**Source information**

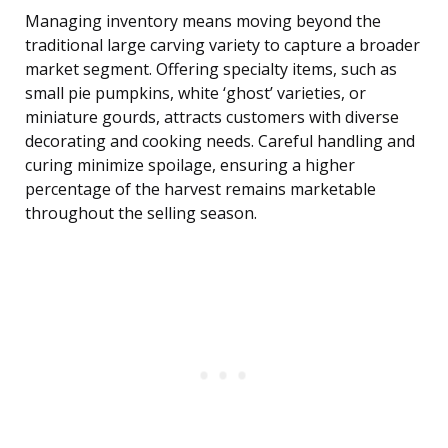
Managing inventory means moving beyond the
traditional large carving variety to capture a broader
market segment. Offering specialty items, such as
small pie pumpkins, white ‘ghost’ varieties, or
miniature gourds, attracts customers with diverse
decorating and cooking needs. Careful handling and
curing minimize spoilage, ensuring a higher
percentage of the harvest remains marketable
throughout the selling season.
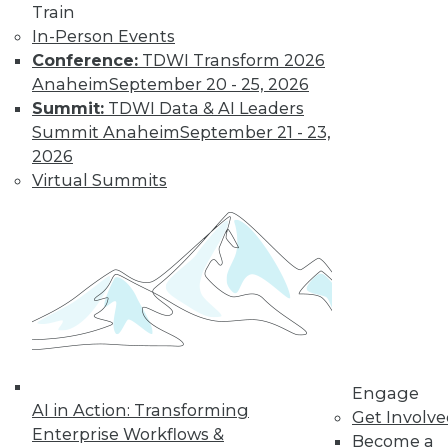
By Jack Norris
Train
In-Person Events
Conference:
TDWI Transform 2026
How Healthcare’s
Anaheim
September 20 - 25, 2026
Data
Summit:
TDWI Data & AI Leaders
Management
Summit Anaheim
September 21 - 23,
Approach Will
2026
Mature in 2019
Virtual Summits
Meeting growth in
value-based care
and patient
consumerism requires health systems’
enterprise data management to include
a robust provider data model.
By Thomas White
Engage
AI in Action: Transforming
Get Involv
Enterprise Workflows &
Become a
« previous
32
33
34
35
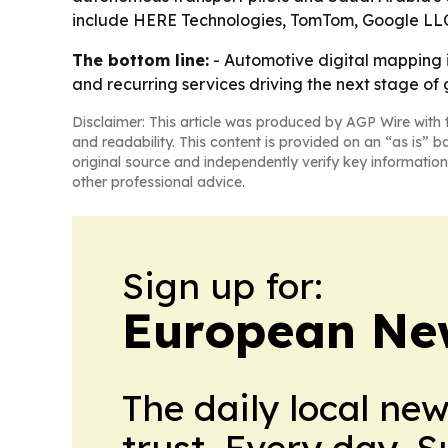
include HERE Technologies, TomTom, Google LLC
The bottom line:
- Automotive digital mapping 
and recurring services driving the next stage of
Disclaimer: This article was produced by AGP Wire with t
and readability. This content is provided on an “as is” b
original source and independently verify key information
other professional advice.
Sign up for:
European Ne
The daily local ne
trust. Every day. 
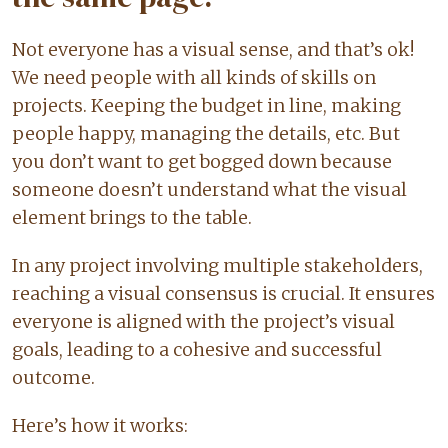
Not everyone has a visual sense, and that’s ok!
We need people with all kinds of skills on
projects. Keeping the budget in line, making
people happy, managing the details, etc. But
you don’t want to get bogged down because
someone doesn’t understand what the visual
element brings to the table.
In any project involving multiple stakeholders,
reaching a visual consensus is crucial. It ensures
everyone is aligned with the project’s visual
goals, leading to a cohesive and successful
outcome.
Here’s how it works:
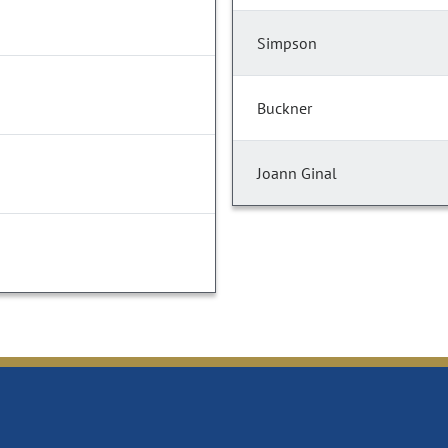
Simpson
Buckner
Joann Ginal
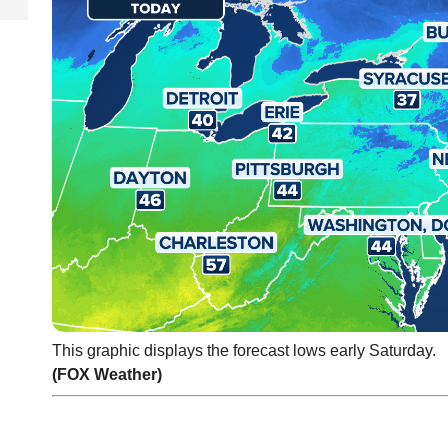
This graphic displays the forecast lows early Saturday.
(FOX Weather)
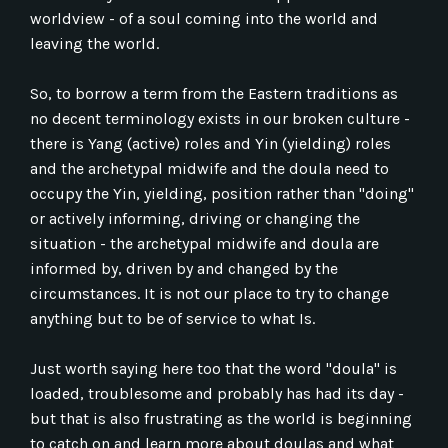
worldview - of a soul coming into the world and
leaving the world.
So, to borrow a term from the Eastern traditions as
no decent terminology exists in our broken culture -
there is Yang (active) roles and Yin (yielding) roles
and the archetypal midwife and the doula need to
occupy the Yin, yielding, position rather than "doing"
or actively informing, driving or changing the
situation - the archetypal midwife and doula are
informed by, driven by and changed by the
circumstances. It is not our place to try to change
anything but to be of service to what Is.
Just worth saying here too that the word "doula" is
loaded, troublesome and probably has had its day -
but that is also frustrating as the world is beginning
to catch on and learn more about doulas and what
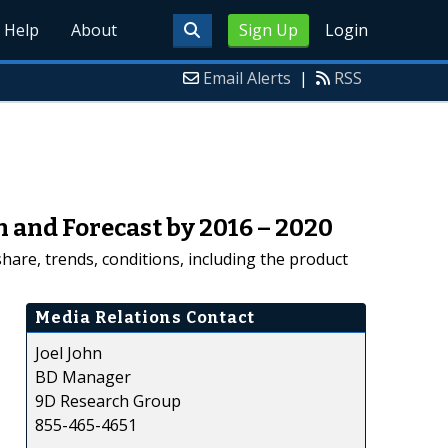
Help
About
Sign Up
Login
Email Alerts
|
RSS
h and Forecast by 2016 – 2020
hare, trends, conditions, including the product
Media Relations Contact
Joel John
BD Manager
9D Research Group
855-465-4651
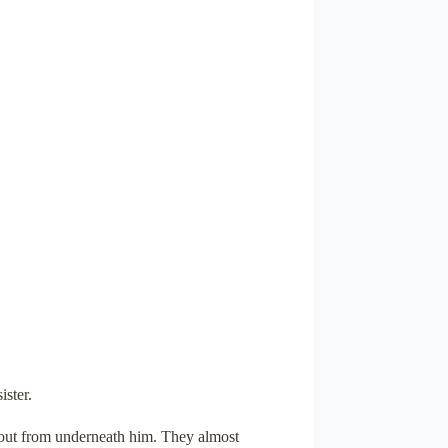
ister.
n out from underneath him. They almost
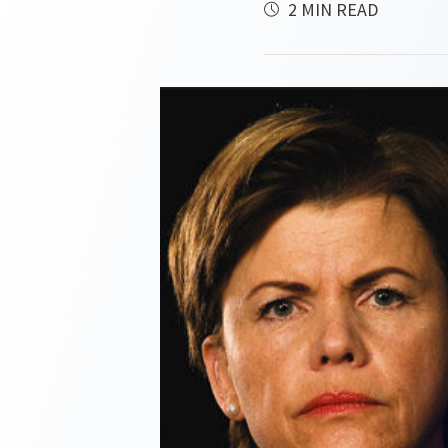
2 MIN READ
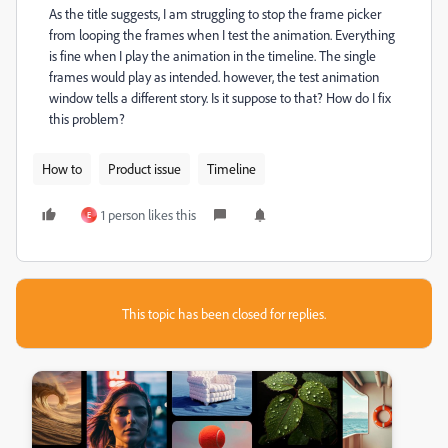
As the title suggests, I am struggling to stop the frame picker
from looping the frames when I test the animation. Everything
is fine when I play the animation in the timeline. The single
frames would play as intended.
however, the test animation
window tells a different story. Is it suppose to that? How do I fix
this problem?
How to
Product issue
Timeline
1 person likes this
E
This topic has been closed for replies.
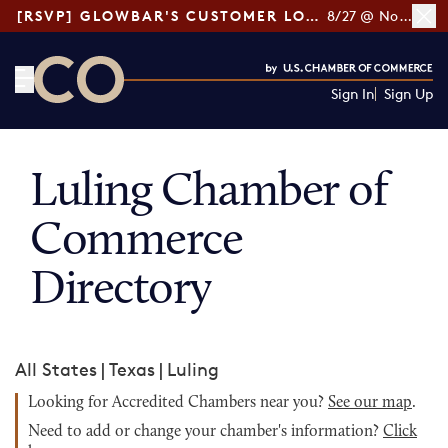
[RSVP] GLOWBAR'S CUSTOMER LOYALTY TIPS
8/27 @ Noon ET
Sign In
Sign Up
CO— by US Chamber of Commerce
Luling Chamber of
Commerce
Directory
All States
|
Texas
|
Luling
Looking for Accredited Chambers near you?
See our map
.
Need to add or change your chamber's information?
Click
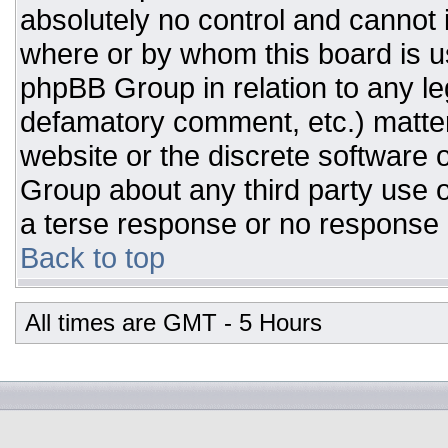
absolutely no control and cannot 
where or by whom this board is us
phpBB Group in relation to any leg
defamatory comment, etc.) matter
website or the discrete software 
Group about any third party use o
a terse response or no response a
Back to top
All times are GMT - 5 Hours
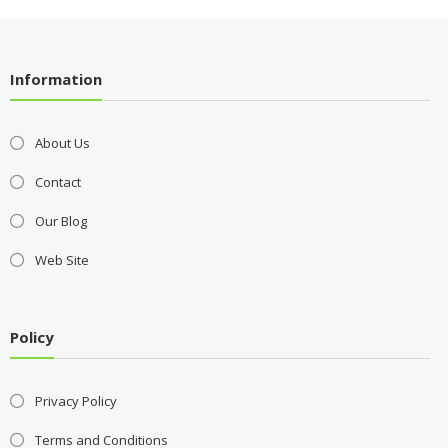
Information
About Us
Contact
Our Blog
Web Site
Policy
Privacy Policy
Terms and Conditions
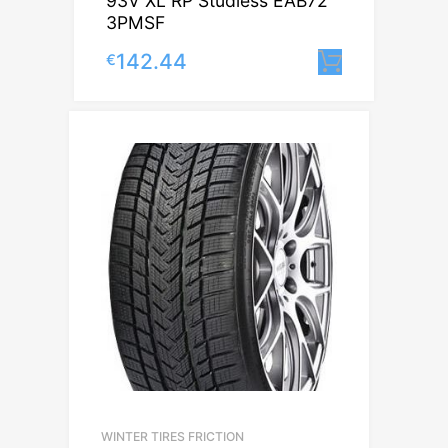
93V XL RP Studless EAB72
3PMSF
142.44
€
Lisa korv
WINTER TIRES FRICTION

**What is required**
Could you write out all of the lines above again, swapping "visual consensus" for "visual agreement" wherever it occurs, changing nothing else, and leaving the pictures out?

**Output for this exercise**
Managing inventory means moving beyond the
traditional large carving variety to capture a broader
market segment. Offering specialty items, such as
small pie pumpkins, white ‘ghost’ varieties, or
miniature gourds, attracts customers with diverse
decorating and cooking needs. Careful handling and
curing minimize spoilage, ensuring a higher
percentage of the harvest remains marketable
throughout the selling season.
By Jack Norris
Train
In-Person Events
Conference:
TDWI Transform 2026
How Healthcare’s
Anaheim
September 20 - 25, 2026
Data
Summit:
TDWI Data & AI Leaders
Management
Summit Anaheim
September 21 - 23,
Approach Will
2026
Mature in 2019
Virtual Summits
Meeting growth in
value-based care
and patient
consumerism requires health systems’
enterprise data management to include
a robust provider data model.
By Thomas White
Engage
AI in Action: Transforming
Get Involv
Enterprise Workflows &
Become a
« previous
32
33
34
35
include HERE Technologies, TomTom, Google LLC
The bottom line:
- Automotive digital mapping 
and recurring services driving the next stage of
Disclaimer: This article was produced by AGP Wire with t
and readability. This content is provided on an “as is” b
original source and independently verify key information
other professional advice.
Sign up for:
European Ne
The daily local ne
trust. Every day. 
Not everyone has a visual sense, and that’s ok!
We need people with all kinds of skills on
projects. Keeping the budget in line, making
people happy, managing the details, etc. But
you don’t want to get bogged down because
someone doesn’t understand what the visual
element brings to the table.
In any project involving multiple stakeholders,
reaching a visual agreement is crucial. It ensures
everyone is aligned with the project’s visual
goals, leading to a cohesive and successful
outcome.
Here’s how it works:
Simpson
Buckner
Joann Ginal
This graphic displays the forecast lows early Saturday.
(FOX Weather)
worldview - of a soul coming into the world and
leaving the world.
So, to borrow a term from the Eastern traditions as
no decent terminology exists in our broken culture -
there is Yang (active) roles and Yin (yielding) roles
and the archetypal midwife and the doula need to
occupy the Yin, yielding, position rather than "doing"
or actively informing, driving or changing the
situation - the archetypal midwife and doula are
informed by, driven by and changed by the
circumstances. It is not our place to try to change
anything but to be of service to what Is.
Just worth saying here too that the word "doula" is
loaded, troublesome and probably has had its day -
but that is also frustrating as the world is beginning
to catch on and learn more about doulas and what
Help
About
Sign Up
Login
Email Alerts
|
RSS
h and Forecast by 2016 – 2020
hare, trends, conditions, including the product
Media Relations Contact
Joel John
BD Manager
9D Research Group
855-465-4651
ister.
n out from underneath him. They almost
2 MIN READ
As the title suggests, I am struggling to stop the frame picker
from looping the frames when I test the animation. Everything
is fine when I play the animation in the timeline. The single
frames would play as intended.
however, the test animation
window tells a different story. Is it suppose to that? How do I fix
this problem?
How to
Product issue
Timeline
1 person likes this
E
This topic has been closed for replies.
[RSVP] GLOWBAR'S CUSTOMER LOYALTY TIPS
8/27 @ Noon ET
Sign In
Sign Up
CO— by US Chamber of Commerce
Luling Chamber of
Commerce
Directory
All States
|
Texas
|
Luling
Looking for Accredited Chambers near you?
See our map
.
Need to add or change your chamber's information?
Click
absolutely no control and cannot 
where or by whom this board is us
phpBB Group in relation to any leg
defamatory comment, etc.) matter
website or the discrete software 
Group about any third party use o
a terse response or no response a
Back to top
All times are GMT - 5 Hours
Information
About Us
Contact
Our Blog
Web Site
Policy
Privacy Policy
Terms and Conditions
93V XL RP Studless EAB72
3PMSF
142.44
€
Lisa korv
WINTER TIRES FRICTION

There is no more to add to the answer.